Pueblo Man accused of election rigging to undergo competency evaluation | Rare Techy


A judge on Wednesday ordered a mental competency exam for a Pueblo man affiliated with a private investigative firm accused of rigging a voting station in the June primary election.

Pueblo District Court Judge William Alexander ordered during a brief hearing Wednesday that Richard Patton, 31, who is free on bond, report for an outpatient mental competency evaluation. The judge also ordered that the assessment be completed within about 42 days.

A competency evaluation considers whether a criminal defendant is mentally ill or has a developmental disability, and whether that mental illness interferes with the defendant’s ability to understand the court process. Competency refers only to a defendant’s current mental capacity, as opposed to an insanity defense that focuses on the defendant’s state of mind at the time of the alleged offense.
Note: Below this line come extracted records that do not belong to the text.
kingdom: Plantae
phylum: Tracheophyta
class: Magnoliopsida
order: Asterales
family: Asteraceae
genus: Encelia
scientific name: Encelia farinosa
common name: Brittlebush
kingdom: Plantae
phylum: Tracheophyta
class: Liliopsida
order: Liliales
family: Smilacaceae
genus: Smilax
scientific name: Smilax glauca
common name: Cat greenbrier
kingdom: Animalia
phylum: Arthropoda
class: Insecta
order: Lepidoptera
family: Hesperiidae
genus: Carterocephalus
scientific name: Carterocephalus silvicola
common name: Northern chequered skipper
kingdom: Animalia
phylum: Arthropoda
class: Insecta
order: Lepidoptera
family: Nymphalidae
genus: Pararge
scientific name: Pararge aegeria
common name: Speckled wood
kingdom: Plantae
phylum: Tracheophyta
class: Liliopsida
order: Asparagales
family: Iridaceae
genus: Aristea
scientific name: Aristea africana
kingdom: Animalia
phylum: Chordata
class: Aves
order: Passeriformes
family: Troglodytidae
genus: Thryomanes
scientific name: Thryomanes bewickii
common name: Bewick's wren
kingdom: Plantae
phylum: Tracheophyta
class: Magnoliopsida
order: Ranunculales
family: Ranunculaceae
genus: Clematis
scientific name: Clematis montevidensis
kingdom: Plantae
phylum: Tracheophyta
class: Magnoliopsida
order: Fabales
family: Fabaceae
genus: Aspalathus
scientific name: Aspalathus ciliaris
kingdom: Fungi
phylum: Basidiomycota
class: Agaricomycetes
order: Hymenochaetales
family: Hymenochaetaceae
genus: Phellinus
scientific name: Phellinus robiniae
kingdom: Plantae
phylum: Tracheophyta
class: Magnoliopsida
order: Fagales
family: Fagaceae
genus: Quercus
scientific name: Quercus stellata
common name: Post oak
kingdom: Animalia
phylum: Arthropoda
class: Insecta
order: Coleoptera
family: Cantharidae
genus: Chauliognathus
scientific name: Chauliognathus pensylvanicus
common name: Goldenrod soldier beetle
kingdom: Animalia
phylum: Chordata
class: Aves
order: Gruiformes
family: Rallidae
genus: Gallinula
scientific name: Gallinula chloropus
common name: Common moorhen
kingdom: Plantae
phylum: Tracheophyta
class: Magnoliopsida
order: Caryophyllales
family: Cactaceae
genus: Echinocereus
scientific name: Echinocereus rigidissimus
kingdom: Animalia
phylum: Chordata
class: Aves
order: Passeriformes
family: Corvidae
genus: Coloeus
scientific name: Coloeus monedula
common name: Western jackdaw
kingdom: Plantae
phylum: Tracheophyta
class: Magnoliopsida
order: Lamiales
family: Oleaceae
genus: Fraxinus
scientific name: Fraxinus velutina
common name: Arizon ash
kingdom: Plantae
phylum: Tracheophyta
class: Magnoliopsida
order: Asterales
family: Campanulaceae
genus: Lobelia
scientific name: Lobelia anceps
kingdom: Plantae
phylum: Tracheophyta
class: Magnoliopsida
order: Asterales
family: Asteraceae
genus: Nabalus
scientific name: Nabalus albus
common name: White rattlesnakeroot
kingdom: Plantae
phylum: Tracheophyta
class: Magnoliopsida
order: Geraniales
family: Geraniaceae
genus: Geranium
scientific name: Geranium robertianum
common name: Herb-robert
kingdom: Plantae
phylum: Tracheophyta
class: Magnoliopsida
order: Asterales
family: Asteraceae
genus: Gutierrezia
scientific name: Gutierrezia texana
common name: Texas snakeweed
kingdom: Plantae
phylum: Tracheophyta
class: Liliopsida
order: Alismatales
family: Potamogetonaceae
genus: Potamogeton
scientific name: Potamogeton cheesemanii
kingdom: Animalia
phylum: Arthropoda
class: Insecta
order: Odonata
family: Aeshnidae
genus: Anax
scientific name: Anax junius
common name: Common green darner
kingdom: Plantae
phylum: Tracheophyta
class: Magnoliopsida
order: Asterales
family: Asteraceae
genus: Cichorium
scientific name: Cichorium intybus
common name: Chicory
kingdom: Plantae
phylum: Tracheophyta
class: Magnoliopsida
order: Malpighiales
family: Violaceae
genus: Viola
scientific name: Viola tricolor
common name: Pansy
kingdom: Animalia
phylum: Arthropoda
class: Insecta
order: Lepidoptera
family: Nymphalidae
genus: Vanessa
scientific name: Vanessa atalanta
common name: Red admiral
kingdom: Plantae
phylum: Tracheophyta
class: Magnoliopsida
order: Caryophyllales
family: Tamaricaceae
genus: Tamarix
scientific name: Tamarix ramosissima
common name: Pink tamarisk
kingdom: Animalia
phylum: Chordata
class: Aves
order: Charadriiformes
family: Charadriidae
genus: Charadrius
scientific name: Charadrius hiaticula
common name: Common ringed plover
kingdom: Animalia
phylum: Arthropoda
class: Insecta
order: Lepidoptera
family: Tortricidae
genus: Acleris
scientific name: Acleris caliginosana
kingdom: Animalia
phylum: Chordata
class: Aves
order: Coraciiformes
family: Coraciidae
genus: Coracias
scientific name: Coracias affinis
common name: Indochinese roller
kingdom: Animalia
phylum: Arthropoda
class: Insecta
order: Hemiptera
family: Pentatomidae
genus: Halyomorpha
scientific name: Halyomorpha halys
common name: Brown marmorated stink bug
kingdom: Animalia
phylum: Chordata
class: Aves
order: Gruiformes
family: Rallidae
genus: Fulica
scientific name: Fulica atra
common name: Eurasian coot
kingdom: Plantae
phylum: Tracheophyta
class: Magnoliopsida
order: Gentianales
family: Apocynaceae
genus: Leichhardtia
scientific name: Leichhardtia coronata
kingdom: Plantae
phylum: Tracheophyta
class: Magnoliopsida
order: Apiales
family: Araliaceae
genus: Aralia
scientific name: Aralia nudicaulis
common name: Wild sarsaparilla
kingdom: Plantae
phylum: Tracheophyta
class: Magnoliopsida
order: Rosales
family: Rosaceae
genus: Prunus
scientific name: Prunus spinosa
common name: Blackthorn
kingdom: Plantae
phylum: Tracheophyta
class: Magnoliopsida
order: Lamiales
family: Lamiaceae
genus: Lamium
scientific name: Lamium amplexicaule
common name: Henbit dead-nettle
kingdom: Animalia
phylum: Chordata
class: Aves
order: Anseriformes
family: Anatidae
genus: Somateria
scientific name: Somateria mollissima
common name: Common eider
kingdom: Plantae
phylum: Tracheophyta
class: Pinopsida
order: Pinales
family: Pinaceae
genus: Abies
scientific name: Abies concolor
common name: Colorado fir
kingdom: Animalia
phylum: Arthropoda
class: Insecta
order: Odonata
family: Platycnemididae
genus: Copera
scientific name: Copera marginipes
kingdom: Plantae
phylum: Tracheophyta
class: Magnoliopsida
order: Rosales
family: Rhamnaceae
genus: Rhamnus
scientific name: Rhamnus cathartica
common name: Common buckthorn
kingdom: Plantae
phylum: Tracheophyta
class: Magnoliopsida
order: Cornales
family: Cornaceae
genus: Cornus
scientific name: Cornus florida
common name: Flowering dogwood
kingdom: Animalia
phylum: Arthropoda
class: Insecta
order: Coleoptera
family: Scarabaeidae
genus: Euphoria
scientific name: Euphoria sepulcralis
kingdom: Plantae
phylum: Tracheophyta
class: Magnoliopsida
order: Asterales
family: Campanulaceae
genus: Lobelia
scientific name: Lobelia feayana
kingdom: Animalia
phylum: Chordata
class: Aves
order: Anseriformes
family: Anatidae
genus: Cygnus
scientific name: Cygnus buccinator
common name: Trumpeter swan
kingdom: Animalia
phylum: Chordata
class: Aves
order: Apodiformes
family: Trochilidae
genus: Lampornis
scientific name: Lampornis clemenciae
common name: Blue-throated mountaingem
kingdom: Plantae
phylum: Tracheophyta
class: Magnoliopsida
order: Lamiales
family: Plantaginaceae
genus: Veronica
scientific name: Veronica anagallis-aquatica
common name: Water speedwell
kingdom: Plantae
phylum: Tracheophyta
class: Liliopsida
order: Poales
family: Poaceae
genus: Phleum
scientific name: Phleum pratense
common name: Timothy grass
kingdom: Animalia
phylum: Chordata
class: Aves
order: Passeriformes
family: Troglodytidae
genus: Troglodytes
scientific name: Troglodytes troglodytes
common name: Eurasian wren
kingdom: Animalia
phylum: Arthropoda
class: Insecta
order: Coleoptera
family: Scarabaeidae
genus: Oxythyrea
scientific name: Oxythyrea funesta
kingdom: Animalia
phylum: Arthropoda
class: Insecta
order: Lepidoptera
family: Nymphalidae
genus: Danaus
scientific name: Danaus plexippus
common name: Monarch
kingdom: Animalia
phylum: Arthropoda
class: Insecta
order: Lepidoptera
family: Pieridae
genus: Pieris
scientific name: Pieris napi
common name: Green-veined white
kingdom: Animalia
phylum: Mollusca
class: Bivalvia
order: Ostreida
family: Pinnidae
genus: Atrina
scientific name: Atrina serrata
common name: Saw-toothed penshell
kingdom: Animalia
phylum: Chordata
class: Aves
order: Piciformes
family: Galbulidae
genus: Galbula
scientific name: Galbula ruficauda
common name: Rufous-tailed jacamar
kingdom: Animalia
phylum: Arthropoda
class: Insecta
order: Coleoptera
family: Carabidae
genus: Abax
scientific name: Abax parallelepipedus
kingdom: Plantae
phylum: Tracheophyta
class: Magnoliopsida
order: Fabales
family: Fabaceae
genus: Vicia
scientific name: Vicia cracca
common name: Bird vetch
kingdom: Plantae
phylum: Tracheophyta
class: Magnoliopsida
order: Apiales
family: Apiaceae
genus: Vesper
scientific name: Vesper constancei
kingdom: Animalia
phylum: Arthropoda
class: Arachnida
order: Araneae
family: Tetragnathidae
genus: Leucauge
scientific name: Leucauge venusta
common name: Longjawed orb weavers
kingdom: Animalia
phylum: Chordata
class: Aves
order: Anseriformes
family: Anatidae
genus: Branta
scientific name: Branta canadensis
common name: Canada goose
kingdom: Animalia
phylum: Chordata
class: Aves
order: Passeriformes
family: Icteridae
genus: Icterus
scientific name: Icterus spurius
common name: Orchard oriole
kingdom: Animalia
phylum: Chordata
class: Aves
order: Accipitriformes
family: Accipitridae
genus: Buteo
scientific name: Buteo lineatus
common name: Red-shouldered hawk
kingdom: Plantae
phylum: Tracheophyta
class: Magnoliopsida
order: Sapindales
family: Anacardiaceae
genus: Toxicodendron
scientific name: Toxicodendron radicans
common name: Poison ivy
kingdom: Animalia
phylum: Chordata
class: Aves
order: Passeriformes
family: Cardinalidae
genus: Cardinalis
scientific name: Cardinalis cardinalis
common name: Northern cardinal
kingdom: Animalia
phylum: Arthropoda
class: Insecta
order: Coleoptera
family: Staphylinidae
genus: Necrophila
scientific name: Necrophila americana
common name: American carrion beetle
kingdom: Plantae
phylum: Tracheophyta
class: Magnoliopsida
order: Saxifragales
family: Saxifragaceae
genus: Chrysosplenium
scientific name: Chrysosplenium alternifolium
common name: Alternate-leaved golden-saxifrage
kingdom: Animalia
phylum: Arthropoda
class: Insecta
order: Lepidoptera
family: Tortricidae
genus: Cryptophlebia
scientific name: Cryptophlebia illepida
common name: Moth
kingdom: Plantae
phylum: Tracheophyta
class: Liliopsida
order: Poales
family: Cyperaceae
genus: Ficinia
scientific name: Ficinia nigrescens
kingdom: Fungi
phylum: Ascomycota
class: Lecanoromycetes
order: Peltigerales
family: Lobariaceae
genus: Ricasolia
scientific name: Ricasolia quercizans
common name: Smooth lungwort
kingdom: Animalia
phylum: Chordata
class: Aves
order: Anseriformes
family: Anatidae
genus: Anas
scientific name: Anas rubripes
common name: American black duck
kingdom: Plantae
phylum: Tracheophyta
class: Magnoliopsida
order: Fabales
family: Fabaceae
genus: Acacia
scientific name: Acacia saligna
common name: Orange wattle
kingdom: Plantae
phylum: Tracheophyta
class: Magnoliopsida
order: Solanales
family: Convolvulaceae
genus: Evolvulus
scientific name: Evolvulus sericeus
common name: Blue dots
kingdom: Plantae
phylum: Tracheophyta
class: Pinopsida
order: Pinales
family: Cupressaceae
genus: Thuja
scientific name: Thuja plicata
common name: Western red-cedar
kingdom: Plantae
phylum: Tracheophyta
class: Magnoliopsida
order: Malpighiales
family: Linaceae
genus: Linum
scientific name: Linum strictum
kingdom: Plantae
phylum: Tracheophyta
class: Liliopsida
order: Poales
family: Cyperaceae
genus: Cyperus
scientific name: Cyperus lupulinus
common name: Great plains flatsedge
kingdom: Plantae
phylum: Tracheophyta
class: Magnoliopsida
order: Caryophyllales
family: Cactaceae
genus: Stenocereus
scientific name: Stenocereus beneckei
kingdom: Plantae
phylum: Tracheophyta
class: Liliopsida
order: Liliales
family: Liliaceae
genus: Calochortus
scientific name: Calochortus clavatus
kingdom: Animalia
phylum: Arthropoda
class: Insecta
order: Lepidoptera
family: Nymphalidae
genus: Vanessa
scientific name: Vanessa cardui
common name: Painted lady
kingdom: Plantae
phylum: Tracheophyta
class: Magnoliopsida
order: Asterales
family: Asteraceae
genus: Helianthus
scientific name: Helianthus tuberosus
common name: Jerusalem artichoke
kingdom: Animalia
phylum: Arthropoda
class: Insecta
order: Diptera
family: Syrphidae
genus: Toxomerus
Patton, a registered Democrat, has been charged with election fraud. He appeared in court on Wednesday but did not speak.

Authorities allege Patton removed a USB port from the bottom of a voting machine in Pueblo on June 28 and tampered with a security seal, according to the affidavit filed against him.

Arriving at the voting site at 720 N. Main St., Patton at first seemed like any other voter, the affidavit said. But he raised some alarm when he asked workers if there was any security in the area before going to the voting machines to vote on the affidavit.

He showed up to vote after a poll worker showed him how to operate the machine, then left. Another pole worker approached the machine to clean it — a COVID protocol between each use — and the worker found the screen flashing an error message.

The message read, “USB device detected. Call a pole worker for assistance,” the affidavit said. Further investigation revealed that an official election seal had been changed on the bottom of the machine and a USB port had been pulled from the bottom of the machine, according to the affidavit.

Patton was arrested last week and released on a $5,000 personal recognizance bond. According to the Colorado Secretary of State’s Office, he is the registered agent of Botan Investigations and Process Service LLC. The company was formed in 2019.

A LinkedIn account that appears to be Patton’s says he works as a “Special Cannabis Private Investigator.”

Private investigators are not licensed by the state in Colorado. Private investigators were required to obtain a license between 2014 and 2021, but Gov. Jared Polis ended the program, citing overregulation of the industry. Many previously licensed private investigators are still listed in the state’s licensing system; Patton is not among them.